Less a fact-based
recitation of historical events and more a poetic meditation on power, Eagle in a Cage explores the final phase
of Napoleon Bonaparte’s extraordinary life. Granted asylum by the British
Empire following his legendary defeat at Waterloo, Napoleon was exiled to the
small island of St. Helena, where he died six years later. Millard Lampell’s
script, a version of which was first produced for television in 1965 with
Trevor Howard starring, condenses the early days of the St. Helena
incarceration into a tight drama filled with political machinations and sexual
intrigue. Lampell’s version of Napoleon is not a man resigned to ignominy, bur
rather a virile conqueror scheming to reclaim his position as Emperor of
France. Among the many liberties that Lampell takes is suggesting that Napoleon
made a brazen escape attempt, even though history indicates that Napoleon
suffered debilitating health problems throughout his time on St. Helena.
Its
relationship to the truth notwithstanding, Eagle
in a Cage bursts with energy, ideas, and lofty language. Furthermore, UK
actor Kenneth Haigh gives a lusty performance in the leading role, imbuing Napoleon
with ego, lyricism, and malice. (The fact that Haigh doesn’t even
attempt a French accent is distracting, and so is the unexplained casting of
African-American actor Moses Gunn as Napoleon’s principal aide.)
Much of the
story concerns Napoleon’s friction with Sir Hudson Lowe (Ralph Richardson), the
haughty soldier charged with supervising Napoleon’s incarceration. Emboldened by the opportunity to humiliate a legendary figure, Lowe represents
the effect that proximity to greatness has on weak people. Conversely, Lord
Sissal (John Gielgud), the British aristocrat who arrives late in the story to
tempt Napoleon with the offer of a return to limited power, represents the
sadistic application of leverage, since he’s a callous snob. Shown in contrast
to these two characters, Napoleon occupies complicated middle ground. He evaluates everyone he meets on merit, belittling the craven and embracing the
bold, and yet he succumbs to avarice whenever the promise of reclaiming lost
glory appears.
Haigh captures all of those nuances well, even when Lampell’s
script wanders into such discursive bits as long scenes involving Madame
Bertrand (Billie Whitelaw), a companion of Napoleon’s whose relationship with
the deposed monarch is never clearly articulated. Scenes with Betty Balcombe
(Georgina Hale), essentially a groupie infatuated by Napoleon’s charisma, are
more pointed. Ultimately, Eagle in a Cage
is an odd sort of a picture, because it has the iffy production values and
jumpy editing of a low-budget production even though it also has the grown-up
subject matter and sophisticated dialogue of a prestige film. One can’t help
but wonder if plans to recruit a leading actor of greater notoriety, perhaps
Richard Burton or someone of his ilk, ran aground.

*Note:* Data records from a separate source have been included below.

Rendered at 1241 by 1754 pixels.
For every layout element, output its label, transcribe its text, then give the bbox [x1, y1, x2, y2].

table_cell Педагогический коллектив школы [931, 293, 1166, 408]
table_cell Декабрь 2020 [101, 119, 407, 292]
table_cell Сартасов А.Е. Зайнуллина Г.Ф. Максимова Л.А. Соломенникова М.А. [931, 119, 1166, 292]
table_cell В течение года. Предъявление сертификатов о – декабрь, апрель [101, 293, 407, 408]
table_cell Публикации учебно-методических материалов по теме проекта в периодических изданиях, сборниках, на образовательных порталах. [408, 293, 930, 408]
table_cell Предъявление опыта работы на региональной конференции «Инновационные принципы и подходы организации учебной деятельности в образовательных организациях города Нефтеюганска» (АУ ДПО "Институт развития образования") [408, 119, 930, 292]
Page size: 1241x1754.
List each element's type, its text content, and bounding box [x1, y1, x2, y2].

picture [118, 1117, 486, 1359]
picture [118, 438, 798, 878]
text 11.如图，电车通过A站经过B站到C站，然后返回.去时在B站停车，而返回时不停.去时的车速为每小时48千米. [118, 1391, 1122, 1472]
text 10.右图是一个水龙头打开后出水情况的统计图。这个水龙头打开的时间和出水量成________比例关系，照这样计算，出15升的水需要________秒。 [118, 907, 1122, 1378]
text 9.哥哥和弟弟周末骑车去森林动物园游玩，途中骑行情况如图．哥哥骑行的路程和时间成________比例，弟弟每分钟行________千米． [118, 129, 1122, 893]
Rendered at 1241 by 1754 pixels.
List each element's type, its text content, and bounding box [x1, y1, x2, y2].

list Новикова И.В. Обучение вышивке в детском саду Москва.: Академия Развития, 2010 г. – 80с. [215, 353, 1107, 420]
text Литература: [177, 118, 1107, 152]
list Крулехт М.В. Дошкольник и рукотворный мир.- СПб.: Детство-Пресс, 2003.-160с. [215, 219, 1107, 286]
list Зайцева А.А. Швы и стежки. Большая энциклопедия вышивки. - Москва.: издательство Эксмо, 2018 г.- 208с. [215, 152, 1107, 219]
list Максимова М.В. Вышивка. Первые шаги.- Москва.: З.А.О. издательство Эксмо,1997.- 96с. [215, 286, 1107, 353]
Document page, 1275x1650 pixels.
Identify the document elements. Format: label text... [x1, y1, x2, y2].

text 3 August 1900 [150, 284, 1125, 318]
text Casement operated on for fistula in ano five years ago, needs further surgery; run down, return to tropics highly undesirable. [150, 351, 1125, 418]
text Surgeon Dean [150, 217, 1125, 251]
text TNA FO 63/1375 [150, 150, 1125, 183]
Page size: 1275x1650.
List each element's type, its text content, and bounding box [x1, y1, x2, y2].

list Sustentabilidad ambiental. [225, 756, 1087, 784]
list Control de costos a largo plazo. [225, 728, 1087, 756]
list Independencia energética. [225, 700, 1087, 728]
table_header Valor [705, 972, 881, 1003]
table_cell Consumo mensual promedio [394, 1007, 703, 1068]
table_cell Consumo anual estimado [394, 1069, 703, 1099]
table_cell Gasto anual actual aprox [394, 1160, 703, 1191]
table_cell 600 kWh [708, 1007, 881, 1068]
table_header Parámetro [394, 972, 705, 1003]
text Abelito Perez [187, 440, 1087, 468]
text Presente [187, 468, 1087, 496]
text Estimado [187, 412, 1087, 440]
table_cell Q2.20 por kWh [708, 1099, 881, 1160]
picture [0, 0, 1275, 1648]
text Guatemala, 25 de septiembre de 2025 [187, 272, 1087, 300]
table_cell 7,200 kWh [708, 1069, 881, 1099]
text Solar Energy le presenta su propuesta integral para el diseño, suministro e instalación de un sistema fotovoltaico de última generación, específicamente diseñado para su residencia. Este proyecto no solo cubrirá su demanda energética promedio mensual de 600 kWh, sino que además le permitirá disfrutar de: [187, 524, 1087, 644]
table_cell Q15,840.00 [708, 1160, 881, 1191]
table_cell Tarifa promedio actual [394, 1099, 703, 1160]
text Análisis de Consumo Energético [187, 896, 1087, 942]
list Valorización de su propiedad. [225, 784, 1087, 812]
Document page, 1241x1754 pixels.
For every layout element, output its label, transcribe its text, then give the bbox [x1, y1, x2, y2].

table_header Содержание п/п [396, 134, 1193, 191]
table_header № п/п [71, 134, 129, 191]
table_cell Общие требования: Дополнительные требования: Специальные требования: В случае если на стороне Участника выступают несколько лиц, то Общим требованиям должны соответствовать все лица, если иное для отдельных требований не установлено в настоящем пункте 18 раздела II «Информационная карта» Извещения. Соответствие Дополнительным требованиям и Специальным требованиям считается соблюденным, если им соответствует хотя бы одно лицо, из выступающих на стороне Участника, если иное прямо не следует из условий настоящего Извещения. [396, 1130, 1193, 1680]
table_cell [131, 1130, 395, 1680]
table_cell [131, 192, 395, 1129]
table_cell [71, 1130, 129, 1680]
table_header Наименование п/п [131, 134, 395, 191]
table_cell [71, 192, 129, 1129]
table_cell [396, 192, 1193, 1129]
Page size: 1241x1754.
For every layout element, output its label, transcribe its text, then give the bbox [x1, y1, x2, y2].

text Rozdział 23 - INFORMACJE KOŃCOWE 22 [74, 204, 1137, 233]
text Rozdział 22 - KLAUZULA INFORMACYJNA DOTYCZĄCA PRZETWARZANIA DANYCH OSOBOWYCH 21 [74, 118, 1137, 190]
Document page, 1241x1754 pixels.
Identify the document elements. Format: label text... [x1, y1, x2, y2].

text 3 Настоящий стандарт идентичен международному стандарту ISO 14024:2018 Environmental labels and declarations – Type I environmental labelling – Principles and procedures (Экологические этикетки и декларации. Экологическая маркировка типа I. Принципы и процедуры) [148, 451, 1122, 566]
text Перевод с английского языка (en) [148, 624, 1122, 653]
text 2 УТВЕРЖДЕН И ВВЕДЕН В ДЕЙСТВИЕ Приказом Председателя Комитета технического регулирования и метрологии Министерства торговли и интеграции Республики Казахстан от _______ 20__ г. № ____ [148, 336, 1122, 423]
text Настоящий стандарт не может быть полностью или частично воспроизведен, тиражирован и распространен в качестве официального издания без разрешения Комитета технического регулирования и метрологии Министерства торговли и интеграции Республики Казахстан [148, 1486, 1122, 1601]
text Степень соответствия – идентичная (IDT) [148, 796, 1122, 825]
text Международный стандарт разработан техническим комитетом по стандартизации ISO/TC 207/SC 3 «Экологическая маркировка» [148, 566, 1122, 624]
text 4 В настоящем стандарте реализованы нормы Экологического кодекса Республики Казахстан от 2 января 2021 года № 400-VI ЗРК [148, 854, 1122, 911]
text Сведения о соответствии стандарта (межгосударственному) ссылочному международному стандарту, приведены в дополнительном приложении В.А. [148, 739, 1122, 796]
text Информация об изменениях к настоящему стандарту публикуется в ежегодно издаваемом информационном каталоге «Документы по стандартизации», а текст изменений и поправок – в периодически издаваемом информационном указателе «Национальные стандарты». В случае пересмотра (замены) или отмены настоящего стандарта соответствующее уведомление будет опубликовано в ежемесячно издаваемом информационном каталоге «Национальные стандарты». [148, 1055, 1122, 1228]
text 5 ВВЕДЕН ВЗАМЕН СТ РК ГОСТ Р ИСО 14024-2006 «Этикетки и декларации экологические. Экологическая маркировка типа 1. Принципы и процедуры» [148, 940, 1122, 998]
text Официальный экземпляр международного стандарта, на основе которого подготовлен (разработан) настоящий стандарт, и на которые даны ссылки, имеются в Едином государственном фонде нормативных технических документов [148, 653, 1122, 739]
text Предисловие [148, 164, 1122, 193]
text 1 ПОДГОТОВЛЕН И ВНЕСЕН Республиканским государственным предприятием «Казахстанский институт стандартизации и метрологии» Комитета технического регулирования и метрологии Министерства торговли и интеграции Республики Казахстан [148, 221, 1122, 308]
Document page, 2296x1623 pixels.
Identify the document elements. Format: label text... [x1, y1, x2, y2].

Whatever the backstory, Eagle in a Cage is consistently
intelligent and thoughtful, a mannered study on the afterglow of conquest, with
the specter of death never far away.
Eagle in a Cage: GROOVY
3 comments:
I never heard of this film before reading your review, but now I plan to stream it from Amazon.
Thanks.
If you want to combine a historical figure with fictional behavior, it's better just to make up a character *like* the historical figure, and let the audience draw the association. Otherwise it's just made up nonsense.
Cool review. I've never heard of this one.